** Opening GIVEN DATA block **
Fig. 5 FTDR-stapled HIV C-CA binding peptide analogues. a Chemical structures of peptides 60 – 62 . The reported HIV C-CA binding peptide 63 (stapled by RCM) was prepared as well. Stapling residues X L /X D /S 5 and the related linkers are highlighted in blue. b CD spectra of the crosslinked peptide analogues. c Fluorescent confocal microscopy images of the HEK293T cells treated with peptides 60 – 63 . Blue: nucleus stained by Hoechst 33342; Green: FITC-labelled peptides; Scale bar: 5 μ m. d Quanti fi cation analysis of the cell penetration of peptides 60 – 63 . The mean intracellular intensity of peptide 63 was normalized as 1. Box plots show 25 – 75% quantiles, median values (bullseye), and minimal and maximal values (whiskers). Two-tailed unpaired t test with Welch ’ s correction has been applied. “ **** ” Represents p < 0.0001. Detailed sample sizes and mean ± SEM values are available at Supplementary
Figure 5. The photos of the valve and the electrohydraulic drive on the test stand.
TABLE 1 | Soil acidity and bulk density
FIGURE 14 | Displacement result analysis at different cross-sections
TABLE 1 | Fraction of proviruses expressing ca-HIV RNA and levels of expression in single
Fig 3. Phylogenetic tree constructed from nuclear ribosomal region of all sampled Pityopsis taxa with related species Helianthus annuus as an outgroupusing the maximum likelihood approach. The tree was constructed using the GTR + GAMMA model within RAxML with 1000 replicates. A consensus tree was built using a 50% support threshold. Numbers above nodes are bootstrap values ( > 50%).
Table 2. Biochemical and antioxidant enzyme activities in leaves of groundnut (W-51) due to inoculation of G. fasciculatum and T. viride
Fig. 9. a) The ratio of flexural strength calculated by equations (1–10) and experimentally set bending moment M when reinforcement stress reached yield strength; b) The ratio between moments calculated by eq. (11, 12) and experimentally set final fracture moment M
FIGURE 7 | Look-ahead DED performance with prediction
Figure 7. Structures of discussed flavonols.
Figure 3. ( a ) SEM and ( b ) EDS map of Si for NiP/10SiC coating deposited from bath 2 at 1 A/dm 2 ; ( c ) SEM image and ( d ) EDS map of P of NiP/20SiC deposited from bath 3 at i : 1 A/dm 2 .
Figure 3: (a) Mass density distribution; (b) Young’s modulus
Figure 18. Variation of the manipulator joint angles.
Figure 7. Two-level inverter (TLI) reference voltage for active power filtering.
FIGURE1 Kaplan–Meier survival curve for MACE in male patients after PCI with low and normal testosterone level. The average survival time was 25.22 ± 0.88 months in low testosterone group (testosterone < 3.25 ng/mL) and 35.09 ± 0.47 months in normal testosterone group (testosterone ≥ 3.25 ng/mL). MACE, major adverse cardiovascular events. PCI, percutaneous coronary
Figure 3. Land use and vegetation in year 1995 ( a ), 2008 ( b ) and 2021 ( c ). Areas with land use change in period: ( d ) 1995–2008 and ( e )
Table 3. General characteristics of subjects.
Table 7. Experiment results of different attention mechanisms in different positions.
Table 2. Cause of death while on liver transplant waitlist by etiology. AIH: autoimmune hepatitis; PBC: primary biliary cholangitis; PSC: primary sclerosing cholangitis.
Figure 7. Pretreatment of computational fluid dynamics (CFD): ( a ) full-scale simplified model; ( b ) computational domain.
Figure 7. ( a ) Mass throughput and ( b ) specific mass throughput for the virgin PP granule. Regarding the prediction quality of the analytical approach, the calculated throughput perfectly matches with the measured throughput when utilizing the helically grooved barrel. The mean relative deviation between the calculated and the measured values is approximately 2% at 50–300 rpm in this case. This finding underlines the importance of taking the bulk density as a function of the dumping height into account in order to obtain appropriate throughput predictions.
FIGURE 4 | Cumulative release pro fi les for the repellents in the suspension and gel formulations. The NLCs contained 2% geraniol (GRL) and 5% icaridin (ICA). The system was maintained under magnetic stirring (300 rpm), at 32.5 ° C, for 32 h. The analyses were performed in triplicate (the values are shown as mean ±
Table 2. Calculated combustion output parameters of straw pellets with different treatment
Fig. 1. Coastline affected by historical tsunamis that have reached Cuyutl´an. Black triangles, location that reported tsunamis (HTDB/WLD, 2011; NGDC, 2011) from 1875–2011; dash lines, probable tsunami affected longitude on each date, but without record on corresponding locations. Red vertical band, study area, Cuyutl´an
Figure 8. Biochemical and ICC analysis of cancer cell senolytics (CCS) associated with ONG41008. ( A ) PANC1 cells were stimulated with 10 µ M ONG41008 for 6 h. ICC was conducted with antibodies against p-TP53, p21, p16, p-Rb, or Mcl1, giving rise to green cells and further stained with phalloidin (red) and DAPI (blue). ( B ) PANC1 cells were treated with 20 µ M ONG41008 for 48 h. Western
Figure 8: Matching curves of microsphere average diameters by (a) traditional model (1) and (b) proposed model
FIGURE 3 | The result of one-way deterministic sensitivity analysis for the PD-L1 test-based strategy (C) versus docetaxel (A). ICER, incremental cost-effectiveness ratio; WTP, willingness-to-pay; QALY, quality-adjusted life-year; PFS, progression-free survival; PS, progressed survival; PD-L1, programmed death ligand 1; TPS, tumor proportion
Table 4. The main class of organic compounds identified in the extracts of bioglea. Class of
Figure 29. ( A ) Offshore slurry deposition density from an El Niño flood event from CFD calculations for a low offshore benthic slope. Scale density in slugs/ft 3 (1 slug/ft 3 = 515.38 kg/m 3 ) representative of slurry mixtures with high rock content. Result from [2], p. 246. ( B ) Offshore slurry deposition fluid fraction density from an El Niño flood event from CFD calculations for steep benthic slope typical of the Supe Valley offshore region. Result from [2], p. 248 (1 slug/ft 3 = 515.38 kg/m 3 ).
** Closing GIVEN DATA block **
EXERCISE GOAL - A complete answer gives every line of the data that includes "different".

TASK ANSWER -
FIGURE 14 | Displacement result analysis at different cross-sections
Table 7. Experiment results of different attention mechanisms in different positions.
Table 2. Calculated combustion output parameters of straw pellets with different treatment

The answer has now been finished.